Saint-Chamas prépare une nouvelle intervention sur ses falaises communales. La mairie a lancé une consultation pour des travaux de confortement rocheux, mais aussi pour l’entretien et la réhabilitation des canaux qui traversent ces falaises. Les offres sont attendues le 10 septembre 2026 à midi.

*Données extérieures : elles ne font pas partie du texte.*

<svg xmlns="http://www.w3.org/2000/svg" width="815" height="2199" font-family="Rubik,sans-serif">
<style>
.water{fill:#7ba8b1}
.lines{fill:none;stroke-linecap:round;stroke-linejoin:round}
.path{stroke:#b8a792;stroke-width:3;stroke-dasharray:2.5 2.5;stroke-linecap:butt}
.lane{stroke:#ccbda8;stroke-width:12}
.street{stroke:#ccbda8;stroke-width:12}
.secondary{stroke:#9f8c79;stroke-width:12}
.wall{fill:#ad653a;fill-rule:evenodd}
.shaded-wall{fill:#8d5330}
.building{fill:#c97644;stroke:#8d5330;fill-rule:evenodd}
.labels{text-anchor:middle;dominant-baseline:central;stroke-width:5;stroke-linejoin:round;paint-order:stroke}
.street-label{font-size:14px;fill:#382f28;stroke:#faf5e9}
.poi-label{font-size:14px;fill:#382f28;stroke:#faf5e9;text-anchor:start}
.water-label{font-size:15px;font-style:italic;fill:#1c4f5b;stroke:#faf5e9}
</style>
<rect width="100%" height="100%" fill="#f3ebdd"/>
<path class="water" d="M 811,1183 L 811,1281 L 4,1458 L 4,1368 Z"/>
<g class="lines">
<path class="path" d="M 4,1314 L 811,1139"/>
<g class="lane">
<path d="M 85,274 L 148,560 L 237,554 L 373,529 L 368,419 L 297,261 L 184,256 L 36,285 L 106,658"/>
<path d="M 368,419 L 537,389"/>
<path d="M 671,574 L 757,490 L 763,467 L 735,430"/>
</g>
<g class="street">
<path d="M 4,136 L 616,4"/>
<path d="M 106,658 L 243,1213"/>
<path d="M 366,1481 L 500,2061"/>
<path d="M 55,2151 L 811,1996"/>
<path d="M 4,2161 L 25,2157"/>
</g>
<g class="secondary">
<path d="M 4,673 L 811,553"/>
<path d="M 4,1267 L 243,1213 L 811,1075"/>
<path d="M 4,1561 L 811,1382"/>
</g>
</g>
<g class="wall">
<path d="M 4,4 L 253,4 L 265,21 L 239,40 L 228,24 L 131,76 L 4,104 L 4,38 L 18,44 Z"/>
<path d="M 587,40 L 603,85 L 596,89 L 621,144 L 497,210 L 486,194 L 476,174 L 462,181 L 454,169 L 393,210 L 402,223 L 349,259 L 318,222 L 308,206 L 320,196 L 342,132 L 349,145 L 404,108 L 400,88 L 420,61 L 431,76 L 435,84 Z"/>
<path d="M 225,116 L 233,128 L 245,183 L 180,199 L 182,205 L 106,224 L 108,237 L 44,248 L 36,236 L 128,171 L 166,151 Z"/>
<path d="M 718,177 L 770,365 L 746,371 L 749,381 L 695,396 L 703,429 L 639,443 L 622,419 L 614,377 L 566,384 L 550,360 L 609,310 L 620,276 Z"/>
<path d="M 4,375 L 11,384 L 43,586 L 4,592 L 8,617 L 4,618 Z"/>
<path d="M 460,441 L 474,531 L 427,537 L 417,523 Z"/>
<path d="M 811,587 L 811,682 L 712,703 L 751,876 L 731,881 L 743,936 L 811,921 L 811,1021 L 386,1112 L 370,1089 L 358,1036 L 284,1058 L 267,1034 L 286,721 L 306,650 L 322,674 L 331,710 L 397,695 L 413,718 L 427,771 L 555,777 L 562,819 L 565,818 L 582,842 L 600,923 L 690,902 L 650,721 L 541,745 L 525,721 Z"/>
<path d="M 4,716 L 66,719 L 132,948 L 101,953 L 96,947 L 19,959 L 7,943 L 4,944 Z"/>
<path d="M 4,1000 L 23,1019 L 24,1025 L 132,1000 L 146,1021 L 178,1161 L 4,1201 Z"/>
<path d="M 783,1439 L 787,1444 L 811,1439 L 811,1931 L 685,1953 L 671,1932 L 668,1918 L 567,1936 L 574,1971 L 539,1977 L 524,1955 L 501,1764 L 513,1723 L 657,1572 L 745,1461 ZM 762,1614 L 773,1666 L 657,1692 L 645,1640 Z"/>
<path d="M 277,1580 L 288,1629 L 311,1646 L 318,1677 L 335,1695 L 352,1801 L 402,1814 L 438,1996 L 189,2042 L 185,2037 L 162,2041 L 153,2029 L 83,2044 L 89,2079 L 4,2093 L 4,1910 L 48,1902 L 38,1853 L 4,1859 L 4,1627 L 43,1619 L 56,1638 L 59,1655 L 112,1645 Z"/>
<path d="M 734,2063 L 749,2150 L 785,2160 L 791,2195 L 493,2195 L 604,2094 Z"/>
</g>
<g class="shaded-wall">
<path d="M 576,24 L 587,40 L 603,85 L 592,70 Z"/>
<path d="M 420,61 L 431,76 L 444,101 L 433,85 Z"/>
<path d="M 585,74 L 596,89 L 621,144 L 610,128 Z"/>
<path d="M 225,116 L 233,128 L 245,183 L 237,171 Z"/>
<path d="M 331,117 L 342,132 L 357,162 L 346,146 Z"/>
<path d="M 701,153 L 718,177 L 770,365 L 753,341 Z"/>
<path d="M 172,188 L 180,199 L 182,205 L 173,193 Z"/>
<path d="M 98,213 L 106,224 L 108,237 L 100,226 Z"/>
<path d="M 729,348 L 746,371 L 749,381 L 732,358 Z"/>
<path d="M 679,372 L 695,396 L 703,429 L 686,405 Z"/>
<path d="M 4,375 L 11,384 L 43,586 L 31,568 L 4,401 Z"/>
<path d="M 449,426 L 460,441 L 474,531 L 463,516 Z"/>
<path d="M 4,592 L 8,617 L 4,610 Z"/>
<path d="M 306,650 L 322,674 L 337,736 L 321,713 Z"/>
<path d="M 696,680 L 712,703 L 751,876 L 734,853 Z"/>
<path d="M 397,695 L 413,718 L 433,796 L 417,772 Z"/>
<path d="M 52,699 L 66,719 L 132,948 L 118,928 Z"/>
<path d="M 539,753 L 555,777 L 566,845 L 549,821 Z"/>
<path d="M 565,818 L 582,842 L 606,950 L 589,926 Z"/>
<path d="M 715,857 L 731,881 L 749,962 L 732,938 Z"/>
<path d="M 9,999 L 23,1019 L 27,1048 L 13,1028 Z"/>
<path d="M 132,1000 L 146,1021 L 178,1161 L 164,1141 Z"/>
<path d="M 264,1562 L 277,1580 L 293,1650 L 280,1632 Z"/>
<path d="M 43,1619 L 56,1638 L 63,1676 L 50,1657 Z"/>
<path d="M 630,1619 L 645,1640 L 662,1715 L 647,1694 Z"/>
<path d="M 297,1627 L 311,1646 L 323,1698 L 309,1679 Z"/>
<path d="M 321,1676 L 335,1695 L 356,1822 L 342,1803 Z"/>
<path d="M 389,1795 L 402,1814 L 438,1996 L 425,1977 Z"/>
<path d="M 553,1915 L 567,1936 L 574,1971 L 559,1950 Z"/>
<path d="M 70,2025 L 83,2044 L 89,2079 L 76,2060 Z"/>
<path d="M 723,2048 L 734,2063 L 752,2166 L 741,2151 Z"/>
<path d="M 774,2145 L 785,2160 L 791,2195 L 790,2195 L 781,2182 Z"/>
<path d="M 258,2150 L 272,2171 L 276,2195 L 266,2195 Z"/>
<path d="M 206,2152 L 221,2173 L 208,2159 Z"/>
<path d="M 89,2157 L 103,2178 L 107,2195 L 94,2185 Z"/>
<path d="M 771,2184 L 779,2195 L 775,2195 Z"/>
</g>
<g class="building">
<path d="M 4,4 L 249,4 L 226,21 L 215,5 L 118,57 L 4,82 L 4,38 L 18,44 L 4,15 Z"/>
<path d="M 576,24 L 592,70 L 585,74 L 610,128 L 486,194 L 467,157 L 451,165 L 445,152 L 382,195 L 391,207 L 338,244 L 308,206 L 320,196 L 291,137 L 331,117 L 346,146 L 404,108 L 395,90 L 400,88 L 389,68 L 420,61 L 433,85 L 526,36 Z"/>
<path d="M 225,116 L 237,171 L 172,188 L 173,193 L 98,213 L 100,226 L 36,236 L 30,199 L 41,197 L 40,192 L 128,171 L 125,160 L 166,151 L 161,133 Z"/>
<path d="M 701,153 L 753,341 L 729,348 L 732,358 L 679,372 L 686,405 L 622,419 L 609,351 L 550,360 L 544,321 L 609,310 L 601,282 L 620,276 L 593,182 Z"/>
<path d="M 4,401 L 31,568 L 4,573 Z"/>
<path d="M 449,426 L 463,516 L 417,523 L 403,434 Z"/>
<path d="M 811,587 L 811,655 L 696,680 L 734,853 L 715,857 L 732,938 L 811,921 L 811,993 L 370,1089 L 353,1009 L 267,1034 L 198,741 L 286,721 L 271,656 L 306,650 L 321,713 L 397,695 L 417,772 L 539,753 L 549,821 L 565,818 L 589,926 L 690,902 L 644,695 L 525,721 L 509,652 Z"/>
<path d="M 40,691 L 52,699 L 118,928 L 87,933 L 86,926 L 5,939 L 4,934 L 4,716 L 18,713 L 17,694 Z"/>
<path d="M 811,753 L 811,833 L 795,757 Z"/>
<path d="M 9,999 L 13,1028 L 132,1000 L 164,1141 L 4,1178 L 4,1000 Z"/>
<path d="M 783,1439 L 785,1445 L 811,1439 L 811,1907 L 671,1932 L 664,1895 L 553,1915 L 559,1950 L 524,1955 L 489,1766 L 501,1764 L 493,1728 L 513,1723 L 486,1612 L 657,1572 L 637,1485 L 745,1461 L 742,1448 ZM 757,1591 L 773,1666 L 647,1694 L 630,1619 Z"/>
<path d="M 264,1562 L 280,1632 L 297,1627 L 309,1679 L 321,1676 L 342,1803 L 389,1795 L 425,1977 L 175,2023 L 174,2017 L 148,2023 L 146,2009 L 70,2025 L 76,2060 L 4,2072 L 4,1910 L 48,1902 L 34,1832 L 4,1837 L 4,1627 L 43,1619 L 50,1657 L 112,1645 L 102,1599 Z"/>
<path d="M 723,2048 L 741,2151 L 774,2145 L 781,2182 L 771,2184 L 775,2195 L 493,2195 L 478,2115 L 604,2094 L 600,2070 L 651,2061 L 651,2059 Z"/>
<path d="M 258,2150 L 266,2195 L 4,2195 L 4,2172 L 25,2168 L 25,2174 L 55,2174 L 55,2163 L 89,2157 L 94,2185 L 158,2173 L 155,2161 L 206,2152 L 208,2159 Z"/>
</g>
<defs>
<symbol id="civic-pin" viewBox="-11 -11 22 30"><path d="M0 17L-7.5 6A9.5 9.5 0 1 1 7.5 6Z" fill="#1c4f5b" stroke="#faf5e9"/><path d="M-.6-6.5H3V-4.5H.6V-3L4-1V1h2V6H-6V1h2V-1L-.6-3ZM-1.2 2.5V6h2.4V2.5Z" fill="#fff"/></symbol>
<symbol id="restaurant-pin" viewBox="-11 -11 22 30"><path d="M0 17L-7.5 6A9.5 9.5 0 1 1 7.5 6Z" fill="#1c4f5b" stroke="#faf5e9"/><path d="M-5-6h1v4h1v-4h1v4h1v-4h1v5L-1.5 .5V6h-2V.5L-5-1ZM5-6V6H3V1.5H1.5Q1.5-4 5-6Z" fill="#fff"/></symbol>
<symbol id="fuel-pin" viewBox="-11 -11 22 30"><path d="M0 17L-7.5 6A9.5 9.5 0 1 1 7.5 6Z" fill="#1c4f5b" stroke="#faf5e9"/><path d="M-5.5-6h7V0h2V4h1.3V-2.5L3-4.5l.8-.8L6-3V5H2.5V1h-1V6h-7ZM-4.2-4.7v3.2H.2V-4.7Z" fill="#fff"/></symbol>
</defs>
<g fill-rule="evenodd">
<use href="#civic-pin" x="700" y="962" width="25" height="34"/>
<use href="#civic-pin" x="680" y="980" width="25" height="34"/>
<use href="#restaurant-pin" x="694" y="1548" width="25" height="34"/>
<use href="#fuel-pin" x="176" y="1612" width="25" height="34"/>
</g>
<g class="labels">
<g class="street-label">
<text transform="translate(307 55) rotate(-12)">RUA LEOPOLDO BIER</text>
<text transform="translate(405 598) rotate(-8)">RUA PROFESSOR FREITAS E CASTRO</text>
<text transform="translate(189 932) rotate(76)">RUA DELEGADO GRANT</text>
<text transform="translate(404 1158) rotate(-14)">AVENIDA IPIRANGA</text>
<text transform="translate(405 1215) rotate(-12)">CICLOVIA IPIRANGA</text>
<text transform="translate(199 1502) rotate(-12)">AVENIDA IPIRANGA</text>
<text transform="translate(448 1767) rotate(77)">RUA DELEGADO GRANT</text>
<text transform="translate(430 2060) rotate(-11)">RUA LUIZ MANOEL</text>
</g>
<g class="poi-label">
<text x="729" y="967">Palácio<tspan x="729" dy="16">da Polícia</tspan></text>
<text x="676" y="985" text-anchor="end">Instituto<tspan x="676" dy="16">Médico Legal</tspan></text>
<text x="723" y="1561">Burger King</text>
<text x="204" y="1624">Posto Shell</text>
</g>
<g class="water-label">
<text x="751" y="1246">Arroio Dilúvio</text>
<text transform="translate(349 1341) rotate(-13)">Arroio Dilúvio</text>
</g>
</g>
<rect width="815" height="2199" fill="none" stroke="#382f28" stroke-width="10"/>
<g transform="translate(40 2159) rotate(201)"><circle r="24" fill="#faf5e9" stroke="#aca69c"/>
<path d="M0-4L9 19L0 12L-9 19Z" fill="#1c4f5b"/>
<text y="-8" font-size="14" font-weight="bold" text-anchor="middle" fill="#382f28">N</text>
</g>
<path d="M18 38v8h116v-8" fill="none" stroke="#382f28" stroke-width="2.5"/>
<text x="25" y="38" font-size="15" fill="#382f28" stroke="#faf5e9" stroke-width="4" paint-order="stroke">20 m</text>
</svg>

La mention des canaux rattache le chantier à un ensemble plus large que la seule stabilisation d’un front rocheux. À Saint-Chamas, la roche, les murs, les passages d’eau et les ouvrages anciens composent un même système fragile, au contact du village. Quand l’un bouge ou se dégrade, la commune doit traiter un relief habité, pas un simple talus.
Le montant prévisionnel du nouveau marché n’apparaît pas dans les éléments consultés. Mais le dossier a déjà une histoire budgétaire. En 2022, le conseil municipal suivait une autorisation de programme ouverte en 2016 pour la falaise du Baou. Son enveloppe était alors fixée à 672 613 euros hors taxes, soit 807 135,87 euros TTC. La même année, la commune avait confié à Hydrokarst un marché de confortement rocheux et de sécurisation des falaises des collines du Baou et des Moulières, pour un détail quantitatif estimatif de 140 122,80 euros TTC.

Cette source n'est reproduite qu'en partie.